File moi ton Numéro (Homme – Hors Série)
Analyse d’un biannuel à 6€ :
Numéro fait partie de ces magazines qui ont écrit l’histoire de la modernité. Mené par la célébrissime Babeth Djian (styliste de tous les plus grands shooting des années 90), Numéro a su s’imposer comme le must de l’avant garde, aujourd’hui bien intégré dans le paysage il reste quand même un des rares magazines de mode à l’esthétique bien léchée capable de parler d’autre chose que da la dernière paire de chaussure à la mode, et ce, en profondeur.
Le succès et la qualité de Numéro Homme est certainement du à son incroyable équipe, identique à celle de la version féminine qui à chaque issue nous sélectionne le meilleur.
Aujourd’hui au n°18, je me souviens encore du n°10 avec l’incroyable couverture où Karl Lagerfeld apparaissait une guitare à la main en plein saut (par Jean-Baptiste Mondino).
Numéro Homme 18 :
1/ La pub
Présente dans n’importe quel magazine, la publicité est le nerf de la guerre, c’est elle qui rapporte le plus d’argent. Certes une double page dans un magazine comme Numéro coûte presqu’une dizaine de millier d’euros, mais cet argent n’est pas pur bénéfice il sert à faire un tourner un petit monde qui engloutit des fortunes dans des photographes, des stylistes, des équipes de mise en beauté, des destinations de rêve etc…

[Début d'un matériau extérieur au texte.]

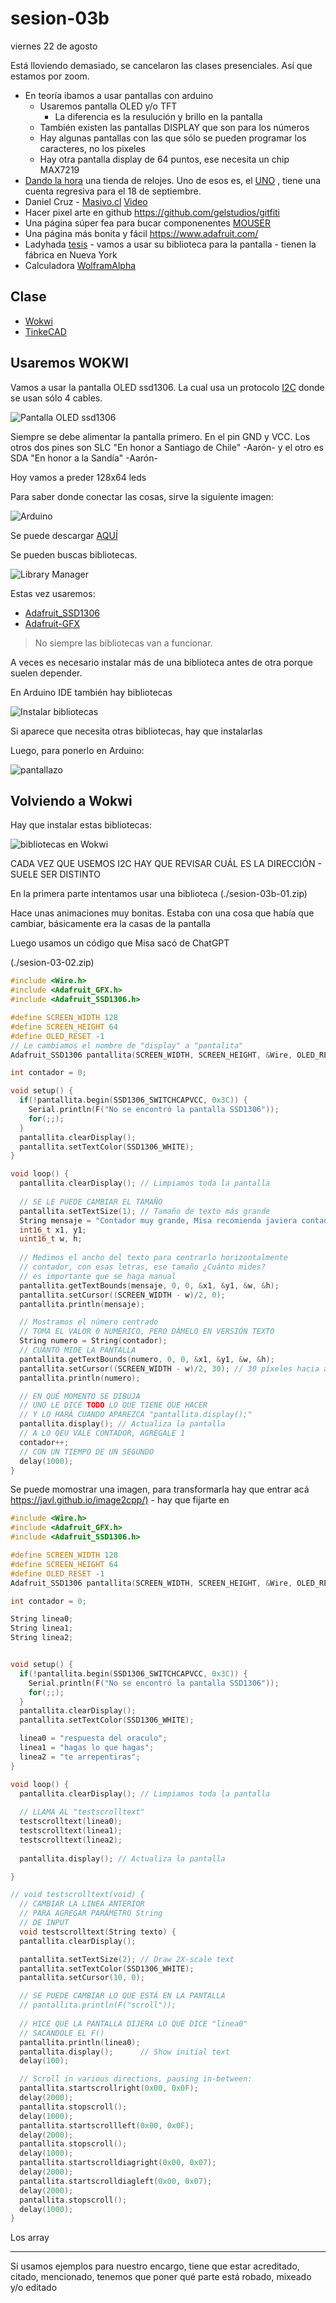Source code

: # sesion-03b

viernes 22 de agosto

Está lloviendo demasiado, se cancelaron las clases presenciales. Así que estamos por zoom.

- En teoría ibamos a usar pantallas con arduino
  - Usaremos pantalla OLED y/o TFT
    - La diferencia es la resulución y brillo en la pantalla
  - También existen las pantallas DISPLAY que son para los números
  - Hay algunas pantallas con las que sólo se pueden programar los caracteres, no los pixeles
  - Hay otra pantalla display de 64 puntos, ese necesita un chip MAX7219
- [Dando la hora](https://www.dandolahora.cl/collections/los-mas-vendidos) una tienda de relojes. Uno de esos es, el [UNO](https://www.dandolahora.cl/products/prototipo-el-numero-uno-el-primer-reloj-digital-en-la-historia-de-chile?_pos=1&_psq=primer&_ss=e&_v=1.0) , tiene una cuenta regresiva para el 18 de septiembre.
- Daniel Cruz - [Masivo.cl](https://web.archive.org/web/20160208093950/http://www.masivo.cl/) [Video](https://www.youtube.com/watch?v=YIiusyVejX4&t=1s)  
- Hacer pixel arte en github <https://github.com/gelstudios/gitfiti>
- Una página súper fea para bucar componenentes [MOUSER](https://www.mouser.cl/?gad_campaignid=194752936)
- Una página más bonita y fácil <https://www.adafruit.com/>
- Ladyhada [tesis](https://dspace.mit.edu/handle/1721.1/33151) - vamos a usar su biblioteca para la pantalla - tienen la fábrica en Nueva York
- Calculadora [WolframAlpha](https://www.wolframalpha.com/)

## Clase

- [Wokwi](https://wokwi.com/)
- [TinkeCAD](https://www.tinkercad.com/dashboard)

## Usaremos WOKWI

Vamos a usar la pantalla OLED ssd1306. La cual usa un protocolo [I2C](https://en.wikipedia.org/wiki/I%C2%B2C) donde se usan sólo 4 cables.

![Pantalla OLED ssd1306](./imagenes/pantallaOLEDssd1306.png)

Siempre se debe alimentar la pantalla primero. En el pin GND y VCC. Los otros dos pines son SLC "En honor a Santiago de Chile" -Aarón- y el otro es SDA "En honor a la Sandía" -Aarón-

Hoy vamos a preder 128x64 leds

Para saber donde conectar las cosas, sirve la siguiente imagen:

![Arduino](./imagenes/arduinoUNO.png)

Se puede descargar [AQUÍ](https://docs.arduino.cc/hardware/uno-rev3/)

Se pueden buscas bibliotecas.

![Library Manager](./imagenes/library-manager.png)

Estas vez usaremos:

- [Adafruit_SSD1306](https://github.com/adafruit/Adafruit_SSD1306)
- [Adafruit-GFX](https://github.com/adafruit/Adafruit_SSD1306)

> No siempre las bibliotecas van a funcionar.

A veces es necesario instalar más de una biblioteca antes de otra porque suelen depender.

En Arduino IDE también hay bibliotecas

![Instalar bibliotecas](./imagenes/instalarBibliotecasArduino.png)

Si aparece que necesita otras bibliotecas, hay que instalarlas

Luego, para ponerlo en Arduino:

![pantallazo](./imagenes/ponerBiblioteca.png)

## Volviendo a Wokwi

Hay que instalar estas bibliotecas:

![bibliotecas en Wokwi](./imagenes/bibliotecaWokwi.png)

CADA VEZ QUE USEMOS I2C HAY QUE REVISAR CUÁL ES LA DIRECCIÓN - SUELE SER DISTINTO

En la primera parte intentamos usar una biblioteca (./sesion-03b-01.zip)

Hace unas animaciones muy bonitas.
Estaba con una cosa que había que cambiar, básicamente era la casas de la pantalla

Luego usamos un código que Misa sacó de ChatGPT

(./sesion-03-02.zip)

```cpp
#include <Wire.h>
#include <Adafruit_GFX.h>
#include <Adafruit_SSD1306.h>

#define SCREEN_WIDTH 128
#define SCREEN_HEIGHT 64
#define OLED_RESET -1
// Le cambiamos el nombre de "display" a "pantalita"
Adafruit_SSD1306 pantallita(SCREEN_WIDTH, SCREEN_HEIGHT, &Wire, OLED_RESET);

int contador = 0;

void setup() {
  if(!pantallita.begin(SSD1306_SWITCHCAPVCC, 0x3C)) {
    Serial.println(F("No se encontró la pantalla SSD1306"));
    for(;;);
  }
  pantallita.clearDisplay();
  pantallita.setTextColor(SSD1306_WHITE);
}

void loop() {
  pantallita.clearDisplay(); // Limpiamos toda la pantalla
  
  // SE LE PUEDE CAMBIAR EL TAMAÑO
  pantallita.setTextSize(1); // Tamaño de texto más grande
  String mensaje = "Contador muy grande, Misa recomienda javiera contador";
  int16_t x1, y1;
  uint16_t w, h;
  
  // Medimos el ancho del texto para centrarlo horizontalmente
  // contador, con esas letras, ese tamaño ¿Cuánto mides?
  // es importante que se haga manual
  pantallita.getTextBounds(mensaje, 0, 0, &x1, &y1, &w, &h);
  pantallita.setCursor((SCREEN_WIDTH - w)/2, 0);
  pantallita.println(mensaje);

  // Mostramos el número centrado
  // TOMA EL VALOR 0 NUMÉRICO, PERO DÁMELO EN VERSIÓN TEXTO
  String numero = String(contador);
  // CUÁNTO MIDE LA PANTALLA
  pantallita.getTextBounds(numero, 0, 0, &x1, &y1, &w, &h);
  pantallita.setCursor((SCREEN_WIDTH - w)/2, 30); // 30 píxeles hacia abajo
  pantallita.println(numero);

  // EN QUÉ MOMENTO SE DIBUJA
  // UNO LE DICE TODO LO QUE TIENE QUE HACER
  // Y LO HARÁ CUANDO APAREZCA "pantallita.display();"
  pantallita.display(); // Actualiza la pantalla
  // A LO QEU VALE CONTADOR, AGRÉGALE 1
  contador++;
  // CON UN TIEMPO DE UN SEGUNDO
  delay(1000);
}
```

Se puede momostrar una imagen, para transformarla hay que entrar acá <https://javl.github.io/image2cpp/)> - hay que fijarte en

```cpp
#include <Wire.h>
#include <Adafruit_GFX.h>
#include <Adafruit_SSD1306.h>

#define SCREEN_WIDTH 128
#define SCREEN_HEIGHT 64
#define OLED_RESET -1
Adafruit_SSD1306 pantallita(SCREEN_WIDTH, SCREEN_HEIGHT, &Wire, OLED_RESET);

int contador = 0;

String linea0;
String linea1;
String linea2;


void setup() {
  if(!pantallita.begin(SSD1306_SWITCHCAPVCC, 0x3C)) {
    Serial.println(F("No se encontró la pantalla SSD1306"));
    for(;;);
  }
  pantallita.clearDisplay();
  pantallita.setTextColor(SSD1306_WHITE);

  linea0 = "respuesta del oraculo";
  linea1 = "hagas lo que hagas";
  linea2 = "te arrepentiras";
}

void loop() {
  pantallita.clearDisplay(); // Limpiamos toda la pantalla
  
  // LLAMA AL "testscrolltext"
  testscrolltext(linea0);
  testscrolltext(linea1);
  testscrolltext(linea2);
  
  pantallita.display(); // Actualiza la pantalla

}

// void testscrolltext(void) {
  // CAMBIAR LA LINEA ANTERIOR
  // PARA AGREGAR PARÁMETRO String
  // DE INPUT
  void testscrolltext(String texto) {
  pantallita.clearDisplay();

  pantallita.setTextSize(2); // Draw 2X-scale text
  pantallita.setTextColor(SSD1306_WHITE);
  pantallita.setCursor(10, 0);

  // SE PUEDE CAMBIAR LO QUE ESTÁ EN LA PANTALLA
  // pantallita.println(F("scroll"));
  
  // HICE QUE LA PANTALLA DIJERA LO QUE DICE "linea0"
  // SACÁNDOLE EL F()
  pantallita.println(linea0);
  pantallita.display();      // Show initial text
  delay(100);

  // Scroll in various directions, pausing in-between:
  pantallita.startscrollright(0x00, 0x0F);
  delay(2000);
  pantallita.stopscroll();
  delay(1000);
  pantallita.startscrollleft(0x00, 0x0F);
  delay(2000);
  pantallita.stopscroll();
  delay(1000);
  pantallita.startscrolldiagright(0x00, 0x07);
  delay(2000);
  pantallita.startscrolldiagleft(0x00, 0x07);
  delay(2000);
  pantallita.stopscroll();
  delay(1000);
}
```

Los array

----

Si usamos ejemplos para nuestro encargo, tiene que estar acreditado, citado, mencionado, tenemos que poner qué parte está robado, mixeado y/o editado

La plus moche : Prada, Hedi Slimane est resté coincé quelque part entre la collection AH04-05 et PE06 de Dior Homme, un mannequin vraiment très laid (la beauté est suggestive) avec une coupe de cheveux so 2005 (toujours aussi suggestif) et un allure d’ ado pré pubère aussi désabusée qu’à l’époque. Mention A+ pour le cardigan clouté.

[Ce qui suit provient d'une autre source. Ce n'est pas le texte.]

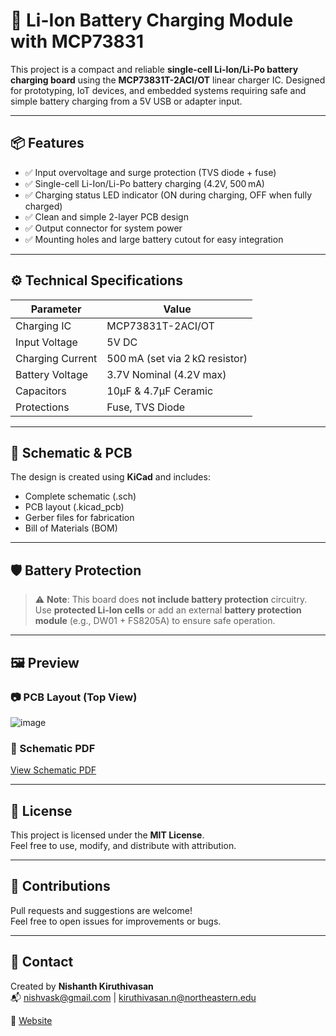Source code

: # 🔋 Li-Ion Battery Charging Module with MCP73831

This project is a compact and reliable **single-cell Li-Ion/Li-Po battery charging board** using the **MCP73831T-2ACI/OT** linear charger IC. Designed for prototyping, IoT devices, and embedded systems requiring safe and simple battery charging from a 5V USB or adapter input.

---

## 📦 Features

- ✅ Input overvoltage and surge protection (TVS diode + fuse)
- ✅ Single-cell Li-Ion/Li-Po battery charging (4.2V, 500 mA)
- ✅ Charging status LED indicator (ON during charging, OFF when fully charged)
- ✅ Clean and simple 2-layer PCB design
- ✅ Output connector for system power
- ✅ Mounting holes and large battery cutout for easy integration

---

## ⚙️ Technical Specifications

| Parameter           | Value                   |
|--------------------|-------------------------|
| Charging IC        | MCP73831T-2ACI/OT       |
| Input Voltage      | 5V DC                   |
| Charging Current   | 500 mA (set via 2 kΩ resistor) |
| Battery Voltage    | 3.7V Nominal (4.2V max) |
| Capacitors         | 10µF & 4.7µF Ceramic    |
| Protections        | Fuse, TVS Diode         |

---

## 🧩 Schematic & PCB

The design is created using **KiCad** and includes:
- Complete schematic (.sch)
- PCB layout (.kicad_pcb)
- Gerber files for fabrication
- Bill of Materials (BOM)

---

## 🛡️ Battery Protection

> ⚠️ **Note**: This board does **not include battery protection** circuitry.  
Use **protected Li-Ion cells** or add an external **battery protection module** (e.g., DW01 + FS8205A) to ensure safe operation.

---

## 🖼️ Preview

### 📷 PCB Layout (Top View)
![image](https://github.com/user-attachments/assets/c467aa31-558a-443d-b8ec-402800788fcb)

### 📄 Schematic PDF
[View Schematic PDF](NK_BMS_Schematic.pdf)

---

## 📁 License

This project is licensed under the **MIT License**.  
Feel free to use, modify, and distribute with attribution.

---

## 🤝 Contributions

Pull requests and suggestions are welcome!  
Feel free to open issues for improvements or bugs.

---

## 📧 Contact

Created by **Nishanth Kiruthivasan**  
📬 nishvask@gmail.com | kiruthivasan.n@northeastern.edu

🔗 [Website](https://nishanthkiruthivasan.carrd.co/)
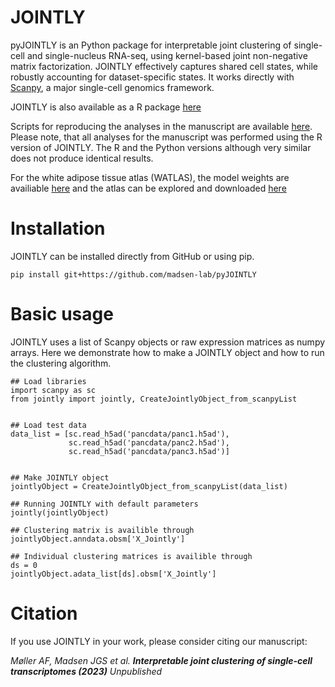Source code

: # JOINTLY

pyJOINTLY is an Python package for interpretable joint clustering of single-cell and single-nucleus RNA-seq, using kernel-based joint non-negative matrix factorization. JOINTLY effectively captures shared cell states, while robustly accounting for dataset-specific states. It works directly with [Scanpy](https://scanpy.readthedocs.io/en/stable/), a major single-cell genomics framework.

JOINTLY is also available as a R package [here](https://github.com/madsen-lab/rJOINTLY)

Scripts for reproducing the analyses in the manuscript are available [here](https://github.com/madsen-lab/JOINTLY_reproducibility). Please note, that all analyses for the manuscript was performed using the R version of JOINTLY. The R and the Python versions although very similar does not produce identical results. 

For the white adipose tissue atlas (WATLAS), the model weights are availiable [here](https://zenodo.org/deposit/8086433) and the atlas can be explored and downloaded [here](https://singlecell.broadinstitute.org/single_cell/study/SCP2289/an-integrated-single-cell-and-single-nucleus-rna-seq-white-adipose-tissue-atlas-watlas)

# Installation

JOINTLY can be installed directly from GitHub or using pip. 

```{bash}
pip install git+https://github.com/madsen-lab/pyJOINTLY
```

# Basic usage

JOINTLY uses a list of Scanpy objects or raw expression matrices as numpy arrays. 
Here we demonstrate how to make a JOINTLY object and how to run the clustering algorithm. 

```{py}
## Load libraries
import scanpy as sc
from jointly import jointly, CreateJointlyObject_from_scanpyList


## Load test data
data_list = [sc.read_h5ad('pancdata/panc1.h5ad'), 
             sc.read_h5ad('pancdata/panc2.h5ad'), 
             sc.read_h5ad('pancdata/panc3.h5ad')]


## Make JOINTLY object
jointlyObject = CreateJointlyObject_from_scanpyList(data_list)

## Running JOINTLY with default parameters
jointly(jointlyObject)

## Clustering matrix is availible through
jointlyObject.anndata.obsm['X_Jointly']

## Individual clustering matrices is availible through
ds = 0
jointlyObject.adata_list[ds].obsm['X_Jointly']
```

# Citation
If you use JOINTLY in your work, please consider citing our manuscript:

_Møller AF, Madsen JGS et al. **Interpretable joint clustering of single-cell transcriptomes (2023)** Unpublished_  <br/>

La plus all i ever wanted : aucune même la Lanvin ne me donne pas envie d’acheter le produit, à ce niveau Gucci et D&G présentent habilement beaucoup de pièces mais il manque une étincelle.
La plus anecdotique : Dior Homme Sport, Jude Law en contrat avec Dunhill pour les vêtements à du poser pour le parfum Dior en tenue Dunhill, tout à été fait pour n’y voir que du feu mais quand on y pense c’est dingue.
La plus drôle : Bruce Weber pour Moncler et la version avec ses chiens en doudoune est exquise.
La plus louche : Givenchy, j’avoue que j’ai du mal à saisir la démarche.
2/ l’édito
Le chic de numéro réside dans édito/ citation d’un grand personnage.
Ici Jean Cocteau : « C’est… cette manière d’épauler, de viser, de tirer vite et juste, que je nomme style ». En plein dans le mile Emile.
3/ Les nouveaux produits
Généralement en nature morte, toujours mis en scène ces pages se concentrent sur les must à mettre en lumière (surtout les accessoires). Ma préférence pour le sac 48h en cuir glacé Tod’s à porter tout les jours et les derbys pailletées Givenchy, seulement pour le bal (masqué).
4/ Premiers Articles
Arrivent les premiers articles et interview. Cette saison :
• l’interview musique est consacrée à Kayne West.
• L’interview sarcastique et géniale de Philippe Utz à Italo Zucchelli (Calvin Klein) Tom Ford Rick Owens et Raf Simons (il a pas chômer).
• L’article architecture sur l’influence du Bauhaus (qui fête son 90ème anniversaire).
5/ Les séries mode
Miguel Reveriego, Chad Pitman, Camilla Akrans ainsi que Karl Lagerfeld sont les photographes des différentes séries, Numéro à pour habitude d’engagé des photographes de talents aux noms moins prestigieux que des Testino, Sorrenti ou Klein pour un résultat aussi qualitatif. Ma préférence va au shooting de Phil Poynter, style réalisé par Thierry Colson , intitulé « Cloisters ». Ambiance austère au sein d’une espèce de milice non armée à l’élégance incroyable et aux coupes parfaite des manteaux, les garçons sont horribles mais qu’importe ce n’est pas Men’s health.
Au final un super magazine masculin pour la rentrée, adapté à un homme plus pointu que celui du quotidien.